Opioid peptides are neuromodulators that bind to opioid receptors and reduce pain sensitivity. Endomorphins are among the most active endogenous opioid peptides, and they have good affinity and selectivity toward the μ opioid receptor. However, their clinical usage is hindered by their inability to cross the blood-brain barrier and their poor in vivo activity after peripheral injection.
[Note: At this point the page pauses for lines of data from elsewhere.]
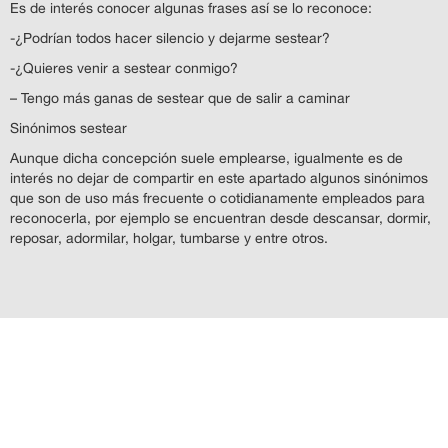
Es de interés conocer algunas frases así se lo reconoce:
-¿Podrían todos hacer silencio y dejarme sestear?
-¿Quieres venir a sestear conmigo?
– Tengo más ganas de sestear que de salir a caminar
Sinónimos sestear
Aunque dicha concepción suele emplearse, igualmente es de
interés no dejar de compartir en este apartado algunos sinónimos
que son de uso más frecuente o cotidianamente empleados para
reconocerla, por ejemplo se encuentran desde descansar, dormir,
reposar, adormilar, holgar, tumbarse y entre otros.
In order to overcome these defects, we have designed and synthesized a series of novel endomorphin analogs with multiple site modifications. Radioligand binding, cAMP accumulation, and β-arrestin-2 recruitment assays were employed to determine the activity of synthesized endomorphin analogs toward opioid receptors. The blood-brain barrier permeability and antinociceptive effect of these analogs were determined in several rodent models of acute and persistent pain. In addition, the side effects of the analogs were examined. The radioligand binding assay and functional activity examination indicated that the MEL-N16 series of compounds were more active agonists against μ opioid receptor than were the parent peptides. Notably, the analogs displayed biased downstream signaling toward G-protein pathways over β-arrestin-2 recruitment. The analogs showed highly potent antinociceptive effects in the tested nociceptive models. In comparison with endomorphins, the synthesized analogs were better able to penetrate the blood-brain barrier and exerted their pain regulatory activity in the central nervous system after peripheral injection. These analogs also have lower tendency to cause side effects than morphine does at similar or equal antinociceptive doses. The MEL-N16 compounds have highly potent and efficacious analgesic effects in various pain models with a favorable side effect profile.